Notte in Galleria, Milano 1881 - ZOOM
Notte in Galleria, Milano 1881
Molteplicità di racconti

Sono ormai molteplici le analisi e i tentativi di raccontare la città postindustriale; nella pluralità di metodologie e punti di vista si individua un elemento di accordo nella presa d’atto della impossibilità di un racconto univoco (Secchi 2005) e di ogni tentativo di una messa in forma totalizzante della metropoli. Dagli studi degli anni ’80 di geografi che hanno definito la natura e struttura della città diffusa (Gottman 1970), alle analisi antropologiche che indagano lo stato di disagio e la perdita d’identità dell’individuo all’interno della struttura urbana (Augé 1992; La Cecla 1988), affiancate e rafforzate dalle ricerche sociologiche, urbanisti e architetti sono ripartiti per mettere in discussione metodi e strumenti del progetto modernista, storici della città e delle ideologie urbane cercano di individuare modalità di indagine e modelli di racconto. Così, ad esempio, Fortier (Fortier 1983) definisce come Ritorno a Manhattan la ricerca di una nuova centralità urbana a cui porta, a partire dagli anni ’60, una nuova proposta di città che supera il progetto modernista passando dalla proposta di città dispersa di Archigram, al tentativo di recupero del modello di crescita caratterizzata dalla agglomerazione, che il progetto moderno aveva invece rigettato proponendo il modello della ‘dispersione’ caratterizzata dall’abbandono della ‘cultura della modificazione’ su cui invece si è basata la crescita urbana dal Rinascimento sino all’800. Fortier chiude il suo intervento ipotizzando che le società avanzate “Lungi dall’esigere dagli architetti che ricompongano il mondo d’oggetti che hanno contribuito a creare (...) potrebbero benissimo lasciar loro l’illusione di possedere ancora degli appigli su un discontinuo di operazioni del tutto isolate (...), affidando agli architetti la cura di vestire una collezione in cui il vuoto, lo spaziamento o le lacune sarebbero, una volta per tutte non pensati”.

Come non ricollegare una tale ipotesi al più recente dibattito sulle architetture iconiche, quegli stessi oggetti che anche attraverso il progetto della luce si distaccano all’interno del paesaggio urbano, modificandolo.

Il ruolo della luce è determinante anche in altri racconti basati sulle modalità di ricezione o sull’analisi delle nuove mitologie urbane.
Amendola, come abbiamo visto, individua nello sdoppiamento tra la città della realtà e della possibilità (quello degli eventi e degli spettacoli in cui la luce domina) e nel sovraccarico di segnali una delle caratteristiche della città postmoderna.

» **Domande**
**1)** Traduci in inglese questa frase del brano citato: "Il ruolo della luce è determinante anche in altri racconti basati sulle modalità di ricezione o sull’analisi delle nuove mitologie urbane."
**2)** Prosegui il brano citato sulla città postindustriale, riprendendo subito dopo la sua ultima frase.

» **Voci di dati memorizzate**
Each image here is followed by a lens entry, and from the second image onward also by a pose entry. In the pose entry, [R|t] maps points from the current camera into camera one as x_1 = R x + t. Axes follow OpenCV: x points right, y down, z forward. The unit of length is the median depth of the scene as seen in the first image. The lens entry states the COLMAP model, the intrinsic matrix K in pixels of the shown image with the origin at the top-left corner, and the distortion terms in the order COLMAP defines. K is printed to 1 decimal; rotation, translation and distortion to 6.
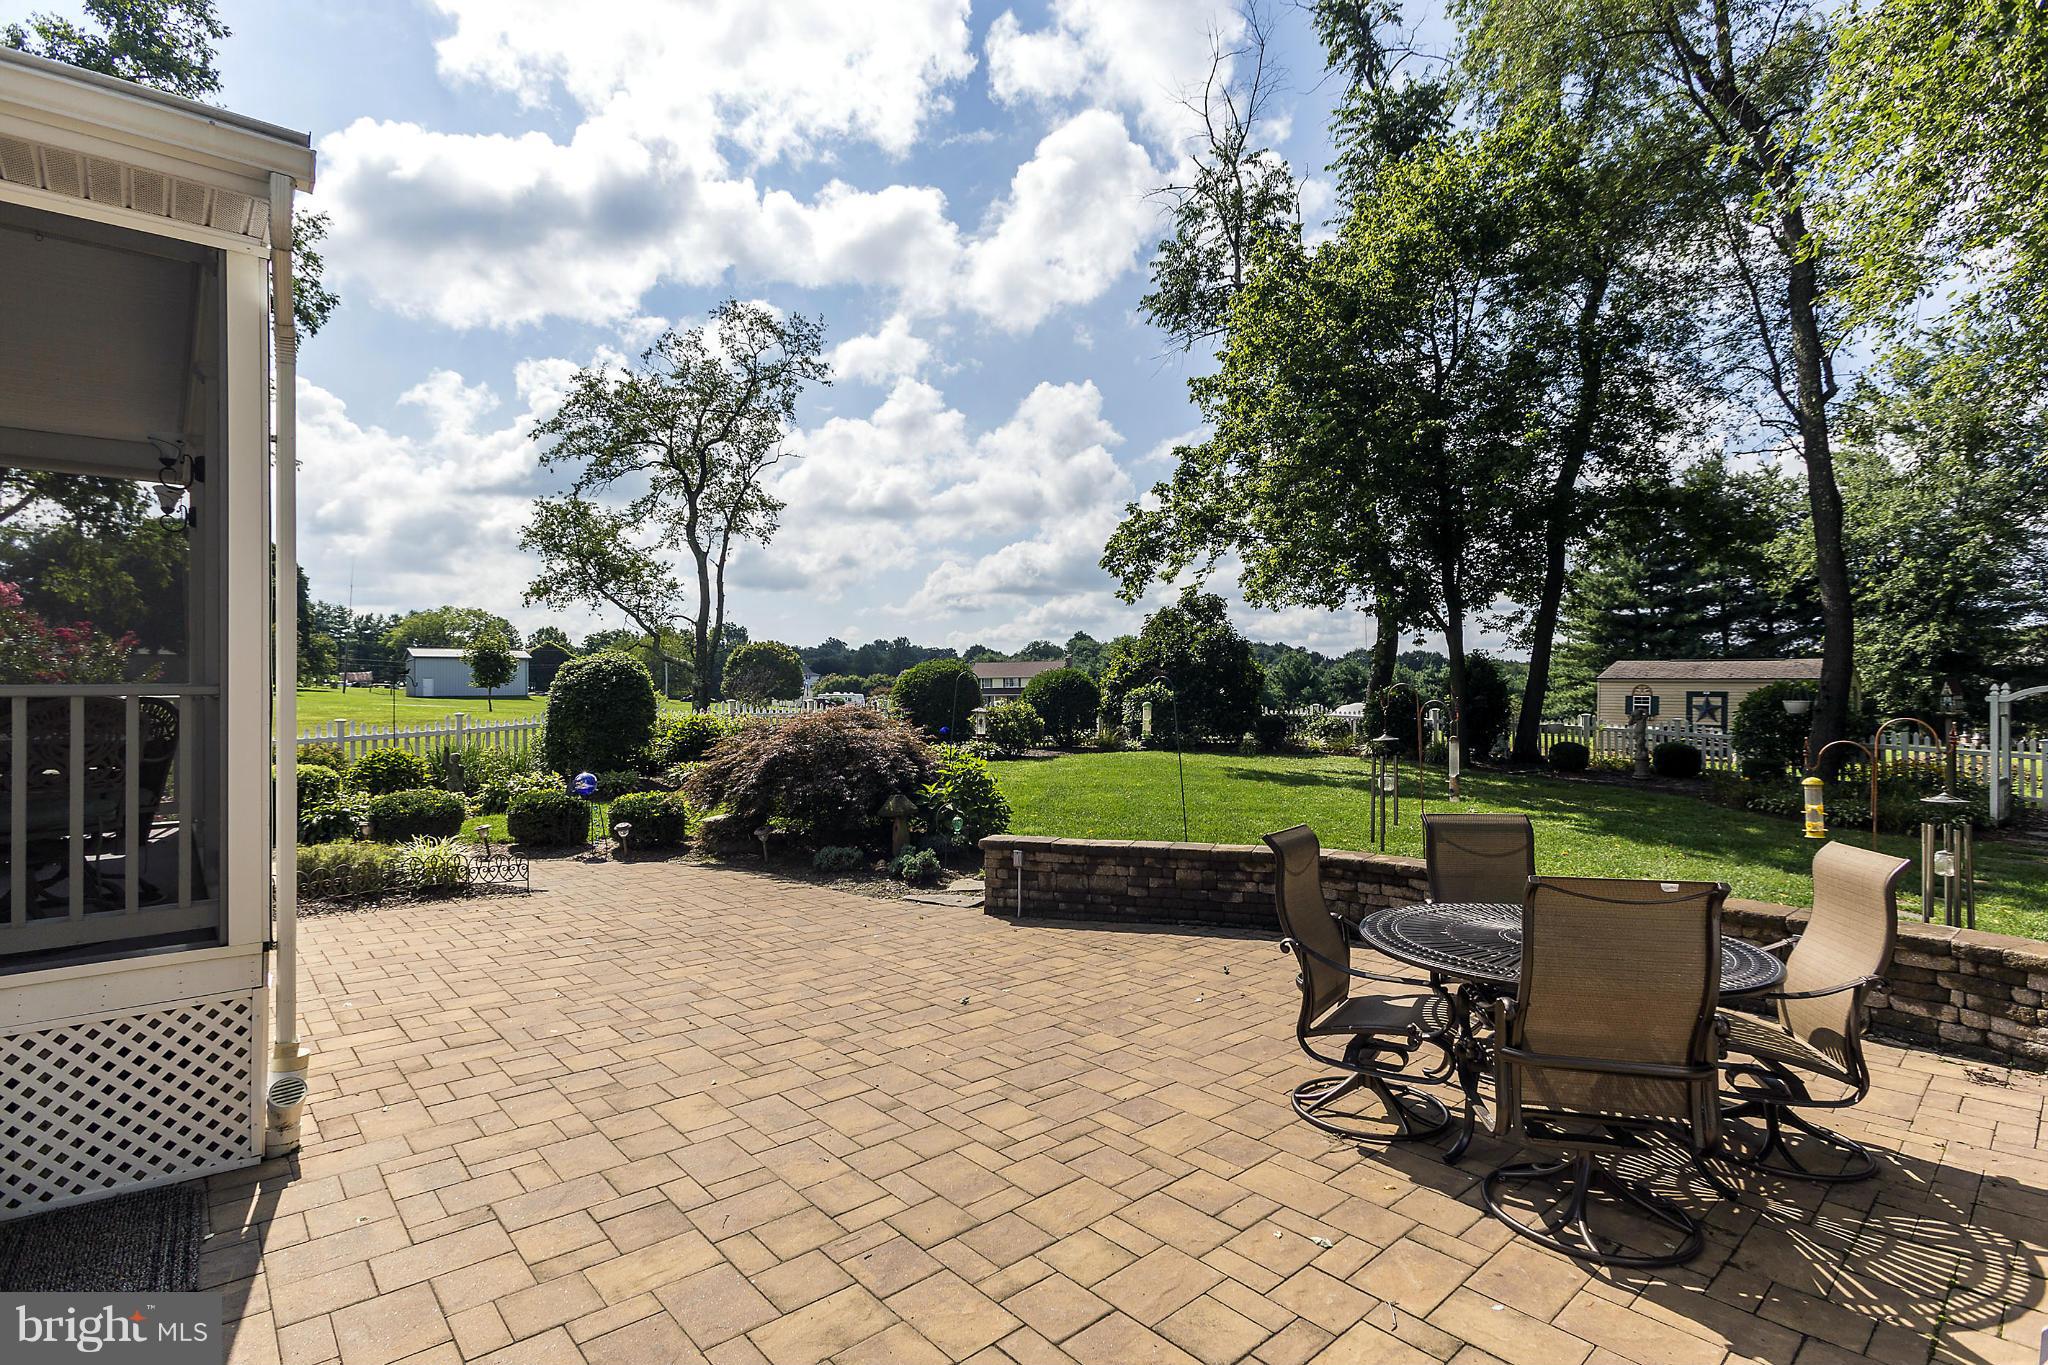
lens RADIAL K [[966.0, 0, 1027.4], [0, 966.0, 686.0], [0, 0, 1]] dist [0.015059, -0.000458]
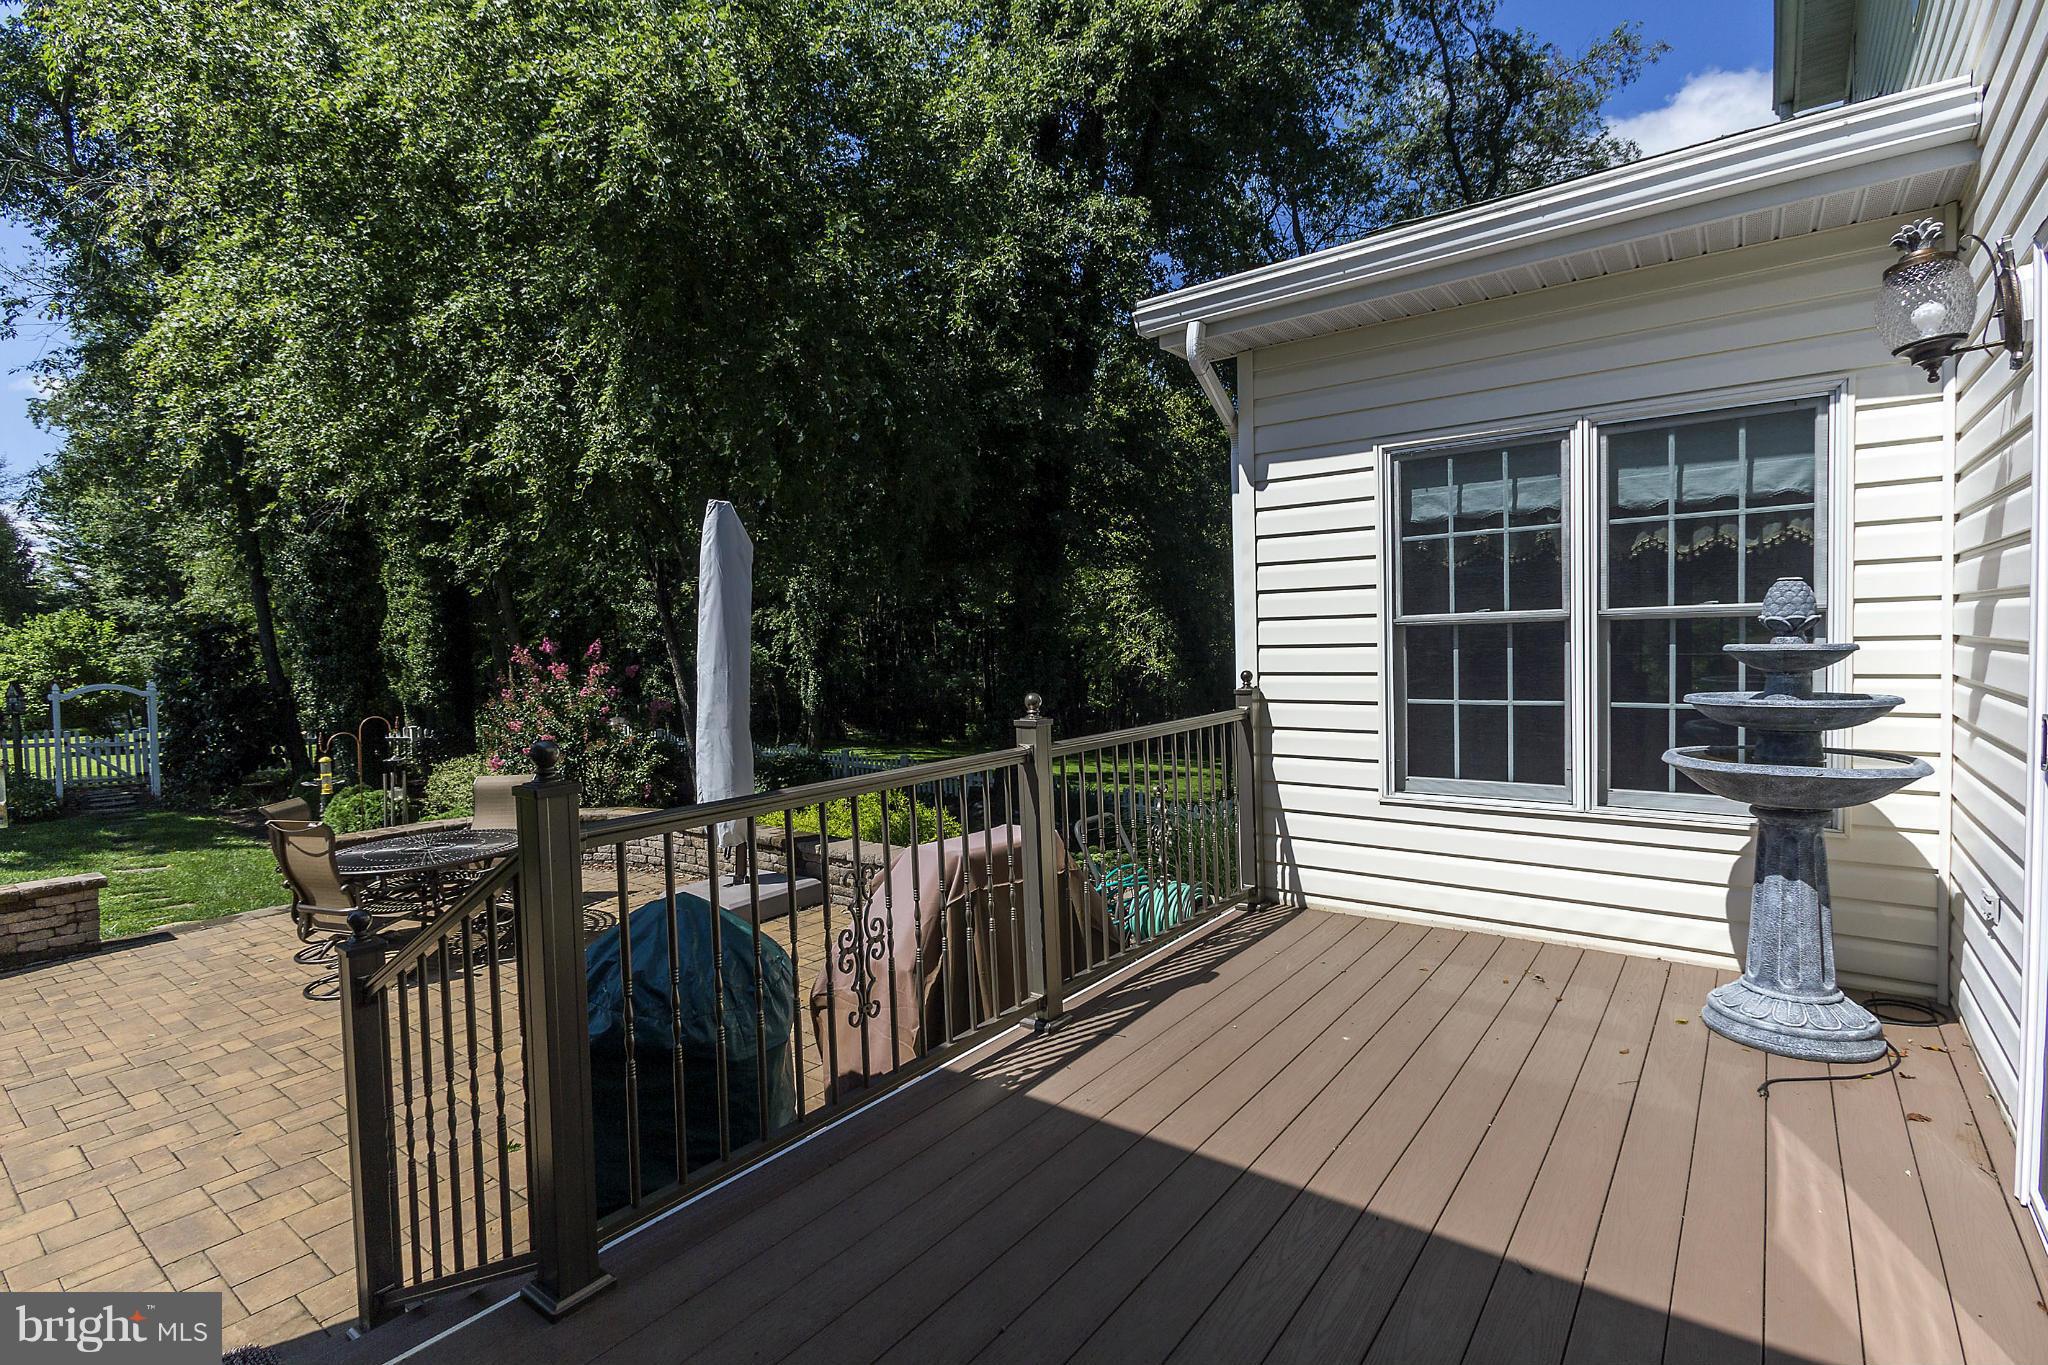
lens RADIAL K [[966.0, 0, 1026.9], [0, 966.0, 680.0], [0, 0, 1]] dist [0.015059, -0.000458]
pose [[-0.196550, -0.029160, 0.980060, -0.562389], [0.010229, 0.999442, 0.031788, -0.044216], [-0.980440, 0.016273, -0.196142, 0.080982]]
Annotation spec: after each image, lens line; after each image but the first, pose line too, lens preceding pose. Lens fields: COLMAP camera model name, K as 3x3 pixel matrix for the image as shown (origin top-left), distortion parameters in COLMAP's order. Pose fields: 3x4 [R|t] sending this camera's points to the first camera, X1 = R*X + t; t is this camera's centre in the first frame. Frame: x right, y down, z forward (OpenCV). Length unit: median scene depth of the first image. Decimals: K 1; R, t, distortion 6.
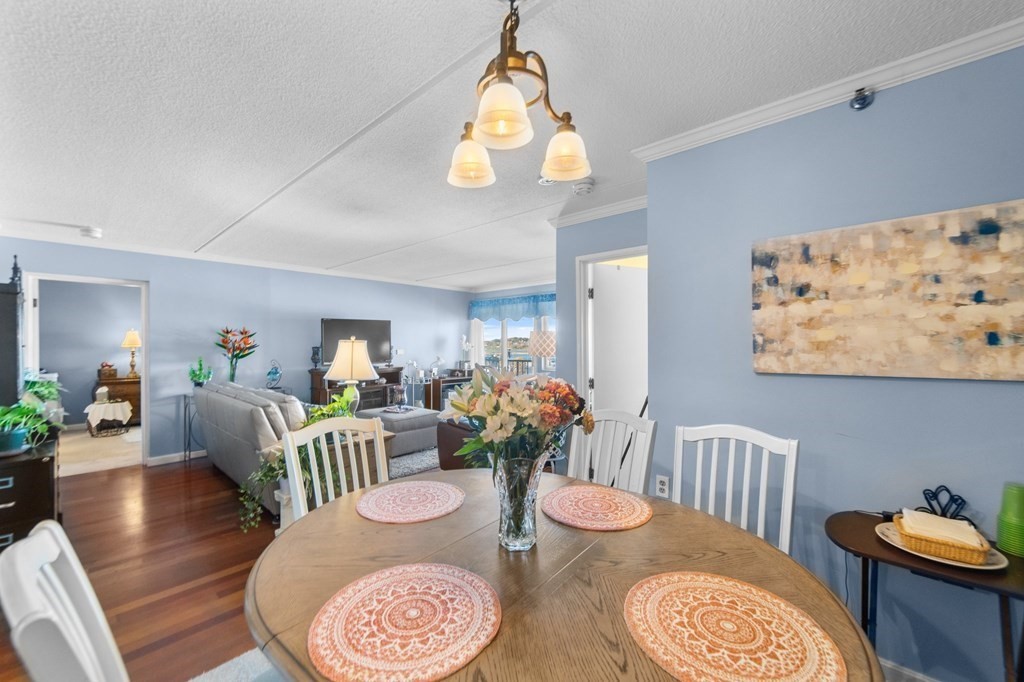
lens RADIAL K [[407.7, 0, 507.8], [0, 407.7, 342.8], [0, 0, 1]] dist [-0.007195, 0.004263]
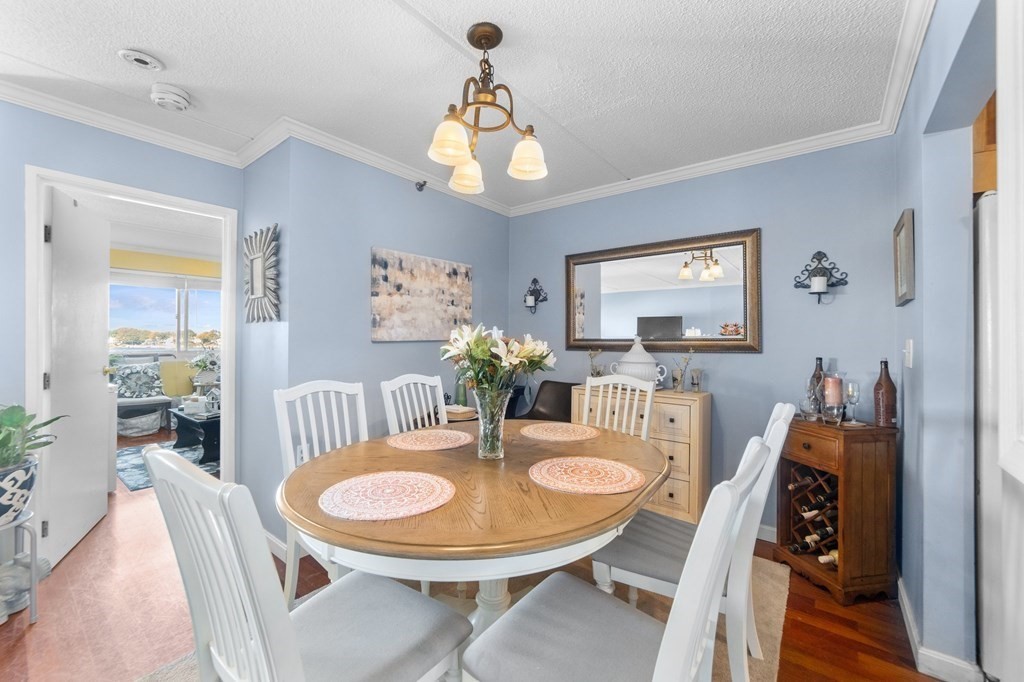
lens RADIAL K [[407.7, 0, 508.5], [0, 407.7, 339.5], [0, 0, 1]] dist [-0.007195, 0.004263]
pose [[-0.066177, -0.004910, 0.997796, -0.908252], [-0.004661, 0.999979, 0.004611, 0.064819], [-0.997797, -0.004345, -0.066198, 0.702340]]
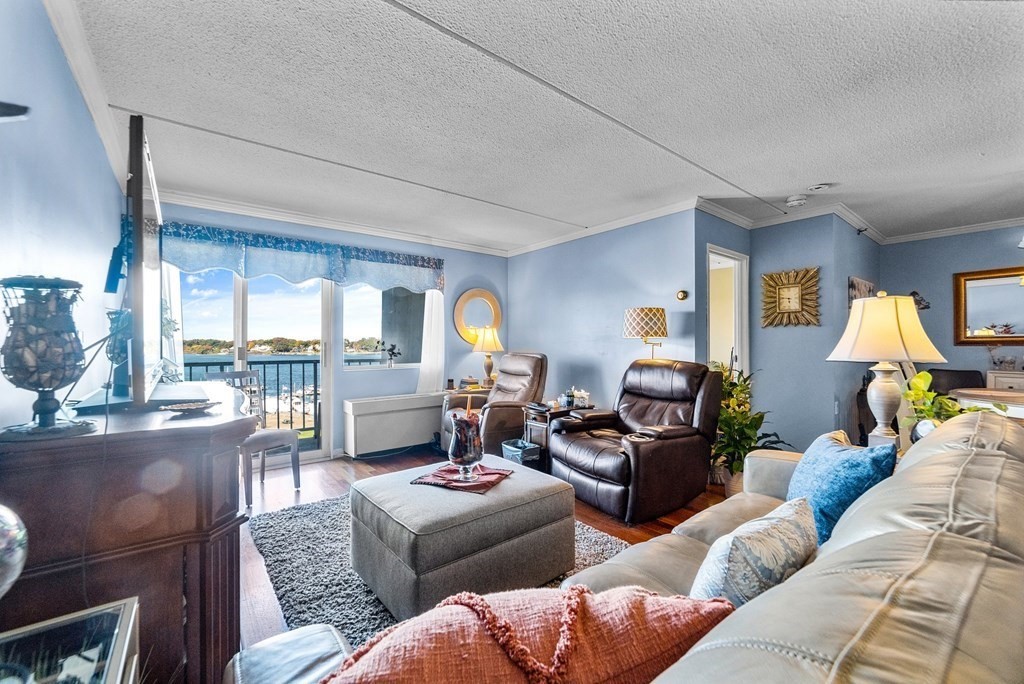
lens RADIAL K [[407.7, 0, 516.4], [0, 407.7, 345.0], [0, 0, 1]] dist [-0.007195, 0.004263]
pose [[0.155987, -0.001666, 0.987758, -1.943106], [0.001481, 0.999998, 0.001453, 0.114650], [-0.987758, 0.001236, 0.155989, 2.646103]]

» **Elenco risposte**
**1)** The role of light is also decisive in other narratives based on modes of reception or on the analysis of the new urban mythologies.

**2)**
Luce come stratificazione di messaggi caratterizza la città allestimento di Altarelli (2006, pp.25-26): “La città in allestimento è la città orfana delle prefigurazioni unitarie dove l’architettura si ritira dalle grandi narrazioni urbane incompiute della modernità. E’ la città delle cose, delle insegne, della pubblicità dove le brand architecture si isolano nel loro assolo urbano, in un vuoto che tende più a dividere che a unire. Stabilendo relazioni che esaltano differenze più che analogie e trovando, in questo vuoto, ancora un possibile esito narrativo: sicuramente diverso dalla città del passato, unitario per tessuti e per rapporti bilanciati tra tipologie e morfologie urbane, ma tuttavia ancora non del tutto residuale. Se guardiamo agli innesti della città contemporanea sul corpo della città storica, questa sovrimpressione di insegne, di showlight, di proiezioni e di installazioni, tra l’artistico e il multimediale, di ibridazioni meticcie, tra forme del consumo e consumo di forme, di forme della frammentazione e di frammentazione di forme, tra istantaneità e discontinuità, ha attuato una trasformazione forte del centro e dei suoi usi. Questa modificazione dell’esistente ha caratteristiche diverse sia dai progetti urbani del Moderno, basati sulla strategia della tabula rasa, l’epifania cioè del nuovo opposto alla conservazione dell’esistente, sia dalla successiva strategia dei proibizionismi e dei divieti opposti, dal dopoguerra a oggi, a difesa della città storica.”
 
Esposizione universale di Parigi, la Tour Eiffel illuminata, 1889
Esposizione universale di Parigi, la Tour Eiffel illuminata, 1889
Parigi metropoli della modernità

Se il recupero del mito della città simbolo della modernità, Parigi, città del flâneur, rappresenta una costante nel racconto della città postmoderna, soprattutto attraverso la lente e il mosaico dei Passegen-Werk di Benjamin, c’è chi sostiene, come Grispignani (‘Qualcosa di travolgente. I conflitti impolitici, in Città 1990) l’impossibilità di accomunare la metropoli del XIX secolo con quella del XX secolo, oggetto frattale dove domina la circolazione delle informazioni e la distribuzione della merce. Anche nell’analisi di Desideri (Senza luogo. A procedere, in Città 1990) nella città senza luoghi “la forte connotazione semantica è spesa a consentire una loro sovracontestuale dappertuttità … allestimento, illuminazione, caratteristica e insegne, ologrammi e frammenti di prodotti industriali concorrono alla definizione di questi spazi assai più che non la configurazione spaziale e volumetrica dell’architettura che li contiene”. I luoghi della luce nella città postindustriale sono sia quelli delle periferie urbane che quelli dei centri monumentali, e la luce può diventare sia messaggio che segnale che contribuisce alla perdita dell’identità, così come nella metropoli degli anni ’20 l’architettura di vetro, finalmente progettata anche in funzione della vita notturna [rimandare a 1.2], poteva diventare, riprendendo la definizione di Sennet (1990), ‘oggetto integro’ ‘combinazione di visibilità e isolamento’.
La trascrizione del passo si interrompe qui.